If War With Iran Comes
What It Means For Globally Mobile People, not just with Iran but down the road
People keep asking the wrong question.
They ask, “Is the U.S. going to war with Iran?”
Sometimes the answer will be yes.
Sometimes the answer will be no.
And either way, the question is too small.
The larger question—the one that actually matters for anyone building an offshore life—is this:
What happens when the United States begins using force with less warning, less narrative logic, and less institutional discipline than before?
Iran is simply the current stage. The play is older than Iran, and it will outlive Iran.

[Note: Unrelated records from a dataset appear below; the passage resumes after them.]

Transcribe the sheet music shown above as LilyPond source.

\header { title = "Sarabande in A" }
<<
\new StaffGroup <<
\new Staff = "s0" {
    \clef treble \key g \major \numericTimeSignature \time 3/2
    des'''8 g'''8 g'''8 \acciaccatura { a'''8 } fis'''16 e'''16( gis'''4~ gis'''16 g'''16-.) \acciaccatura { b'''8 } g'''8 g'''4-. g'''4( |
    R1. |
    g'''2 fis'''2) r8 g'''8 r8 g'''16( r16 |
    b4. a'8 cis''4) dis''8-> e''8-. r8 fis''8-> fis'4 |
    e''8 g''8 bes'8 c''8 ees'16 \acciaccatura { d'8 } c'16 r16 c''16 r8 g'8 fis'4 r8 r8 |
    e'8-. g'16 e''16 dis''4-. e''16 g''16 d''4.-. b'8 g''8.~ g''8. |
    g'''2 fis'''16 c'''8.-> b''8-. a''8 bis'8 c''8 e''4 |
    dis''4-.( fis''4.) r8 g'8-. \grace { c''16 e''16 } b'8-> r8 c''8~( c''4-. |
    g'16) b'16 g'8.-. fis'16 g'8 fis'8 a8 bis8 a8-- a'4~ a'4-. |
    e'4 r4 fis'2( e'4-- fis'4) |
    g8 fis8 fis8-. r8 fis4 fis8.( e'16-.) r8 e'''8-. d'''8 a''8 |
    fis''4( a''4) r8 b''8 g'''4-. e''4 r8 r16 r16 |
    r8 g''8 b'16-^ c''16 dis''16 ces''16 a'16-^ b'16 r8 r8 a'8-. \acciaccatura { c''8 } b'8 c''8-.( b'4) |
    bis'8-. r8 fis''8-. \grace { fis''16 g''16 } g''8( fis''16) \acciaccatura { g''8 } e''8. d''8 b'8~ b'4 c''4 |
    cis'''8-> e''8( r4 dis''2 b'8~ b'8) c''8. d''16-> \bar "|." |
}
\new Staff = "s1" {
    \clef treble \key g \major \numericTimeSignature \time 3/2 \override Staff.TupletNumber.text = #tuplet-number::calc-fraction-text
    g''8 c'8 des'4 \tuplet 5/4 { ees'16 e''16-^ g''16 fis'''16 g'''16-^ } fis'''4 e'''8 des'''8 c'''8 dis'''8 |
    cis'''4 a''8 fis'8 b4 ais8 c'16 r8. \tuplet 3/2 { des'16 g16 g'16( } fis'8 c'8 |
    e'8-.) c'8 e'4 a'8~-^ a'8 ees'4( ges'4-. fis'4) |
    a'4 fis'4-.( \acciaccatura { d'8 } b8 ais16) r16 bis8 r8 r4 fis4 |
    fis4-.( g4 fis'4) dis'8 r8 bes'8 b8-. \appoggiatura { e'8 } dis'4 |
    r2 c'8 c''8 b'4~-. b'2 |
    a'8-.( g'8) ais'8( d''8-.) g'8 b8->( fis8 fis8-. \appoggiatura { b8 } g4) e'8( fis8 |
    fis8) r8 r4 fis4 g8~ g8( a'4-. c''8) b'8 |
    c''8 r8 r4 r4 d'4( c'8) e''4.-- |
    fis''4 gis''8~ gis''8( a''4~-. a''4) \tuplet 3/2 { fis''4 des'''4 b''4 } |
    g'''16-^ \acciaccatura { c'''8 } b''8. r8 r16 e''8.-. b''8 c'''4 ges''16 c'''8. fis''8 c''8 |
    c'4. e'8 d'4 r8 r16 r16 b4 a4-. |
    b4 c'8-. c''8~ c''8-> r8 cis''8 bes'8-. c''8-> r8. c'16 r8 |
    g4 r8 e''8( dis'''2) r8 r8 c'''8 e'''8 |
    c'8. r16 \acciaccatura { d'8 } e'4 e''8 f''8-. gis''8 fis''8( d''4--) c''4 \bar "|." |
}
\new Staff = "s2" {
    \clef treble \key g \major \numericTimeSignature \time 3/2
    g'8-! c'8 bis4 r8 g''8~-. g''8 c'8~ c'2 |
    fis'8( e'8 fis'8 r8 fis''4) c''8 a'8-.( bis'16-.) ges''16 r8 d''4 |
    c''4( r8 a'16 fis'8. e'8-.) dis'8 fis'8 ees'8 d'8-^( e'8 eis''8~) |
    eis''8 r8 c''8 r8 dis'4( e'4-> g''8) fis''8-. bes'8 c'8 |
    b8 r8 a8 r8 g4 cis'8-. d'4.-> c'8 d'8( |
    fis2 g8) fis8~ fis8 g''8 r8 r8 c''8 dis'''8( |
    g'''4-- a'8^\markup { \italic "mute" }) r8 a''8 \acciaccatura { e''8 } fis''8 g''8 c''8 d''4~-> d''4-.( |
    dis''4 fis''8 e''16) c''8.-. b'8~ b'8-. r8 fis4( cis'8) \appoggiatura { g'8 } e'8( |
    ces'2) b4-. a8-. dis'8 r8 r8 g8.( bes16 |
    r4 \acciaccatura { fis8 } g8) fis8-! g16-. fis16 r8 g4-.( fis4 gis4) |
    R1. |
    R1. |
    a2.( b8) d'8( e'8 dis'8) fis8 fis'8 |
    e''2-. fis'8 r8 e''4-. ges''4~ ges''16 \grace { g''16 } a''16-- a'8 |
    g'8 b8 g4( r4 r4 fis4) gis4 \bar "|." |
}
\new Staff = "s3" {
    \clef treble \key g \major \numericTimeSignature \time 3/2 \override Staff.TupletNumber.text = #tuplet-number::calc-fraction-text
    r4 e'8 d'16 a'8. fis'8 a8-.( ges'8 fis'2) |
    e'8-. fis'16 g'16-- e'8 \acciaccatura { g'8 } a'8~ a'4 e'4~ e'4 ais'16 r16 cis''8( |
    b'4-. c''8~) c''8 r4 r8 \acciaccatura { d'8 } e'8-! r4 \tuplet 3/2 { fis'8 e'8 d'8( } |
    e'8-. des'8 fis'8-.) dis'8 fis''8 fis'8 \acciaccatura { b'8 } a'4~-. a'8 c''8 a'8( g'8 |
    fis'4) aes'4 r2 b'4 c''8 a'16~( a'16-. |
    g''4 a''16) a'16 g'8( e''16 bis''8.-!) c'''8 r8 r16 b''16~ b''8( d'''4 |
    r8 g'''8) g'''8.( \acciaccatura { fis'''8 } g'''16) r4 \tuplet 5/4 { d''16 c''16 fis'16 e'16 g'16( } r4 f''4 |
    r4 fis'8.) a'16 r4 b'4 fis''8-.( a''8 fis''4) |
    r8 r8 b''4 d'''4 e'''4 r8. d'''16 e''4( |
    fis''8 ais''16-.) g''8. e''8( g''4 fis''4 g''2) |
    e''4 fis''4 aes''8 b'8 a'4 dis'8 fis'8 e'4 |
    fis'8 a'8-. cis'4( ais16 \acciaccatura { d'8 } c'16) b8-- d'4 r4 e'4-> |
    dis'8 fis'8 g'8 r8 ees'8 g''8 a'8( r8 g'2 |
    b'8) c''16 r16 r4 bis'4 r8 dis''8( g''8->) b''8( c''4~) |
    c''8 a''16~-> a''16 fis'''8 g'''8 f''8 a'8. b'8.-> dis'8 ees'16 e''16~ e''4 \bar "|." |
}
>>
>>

In the old world, force was embedded in architecture: alliances, process, predictable sequencing, quiet red lines, and a stable story about why a strike happened. Even when it was immoral, it was legible. Markets could price it. Allies could plan around it. Adversaries could calculate against it.
In the emerging world, force becomes episodic and theatrical: sudden action, public justification, retroactive storytelling, and then bargaining rebranded as victory. Deterrence doesn’t collapse—it decoheres.
It loses legibility.
If you carry a U.S. passport and you want to live abroad—or you already do—this is not an academic change. It alters how volatility is transmitted to your banking, residency plan, tax posture, mobility, and reputation risk.
So this guide is not “Iran, Iran, Iran.”
It’s a doctrinal field manual for sovereign individuals living under an empire that still has power—but increasingly struggles to sequence it.